▶ TASK TO COMPLETE
Word for word, set down every line of the entries below from the line with "[232,290,270,302] A4160) ->" to the line with "[535,340,612,351] PeCB, or", including both, and no other line.

━━━━━ GIVEN ENTRIES

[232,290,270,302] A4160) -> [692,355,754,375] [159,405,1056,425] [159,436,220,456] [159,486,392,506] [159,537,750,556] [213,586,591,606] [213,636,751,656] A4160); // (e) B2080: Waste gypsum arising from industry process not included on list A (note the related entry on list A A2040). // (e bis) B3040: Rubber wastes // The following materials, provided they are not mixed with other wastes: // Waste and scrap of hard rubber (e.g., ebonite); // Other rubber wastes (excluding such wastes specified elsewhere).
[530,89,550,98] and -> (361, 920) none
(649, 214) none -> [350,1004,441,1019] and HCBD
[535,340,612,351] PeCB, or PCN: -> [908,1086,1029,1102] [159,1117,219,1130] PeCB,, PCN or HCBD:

━━━━━━━━━━
━━━━━ GIVEN ENTRIES

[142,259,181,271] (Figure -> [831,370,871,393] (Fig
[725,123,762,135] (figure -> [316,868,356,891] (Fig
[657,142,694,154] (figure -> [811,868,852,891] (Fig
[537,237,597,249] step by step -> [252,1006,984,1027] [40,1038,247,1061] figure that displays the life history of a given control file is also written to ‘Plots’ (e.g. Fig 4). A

━━━━━━━━━━

▶ ANSWER
[232,290,270,302] A4160) -> [692,355,754,375] [159,405,1056,425] [159,436,220,456] [159,486,392,506] [159,537,750,556] [213,586,591,606] [213,636,751,656] A4160); // (e) B2080: Waste gypsum arising from industry process not included on list A (note the related entry on list A A2040). // (e bis) B3040: Rubber wastes // The following materials, provided they are not mixed with other wastes: // Waste and scrap of hard rubber (e.g., ebonite); // Other rubber wastes (excluding such wastes specified elsewhere).
[530,89,550,98] and -> (361, 920) none
(649, 214) none -> [350,1004,441,1019] and HCBD
[535,340,612,351] PeCB, or PCN: -> [908,1086,1029,1102] [159,1117,219,1130] PeCB,, PCN or HCBD:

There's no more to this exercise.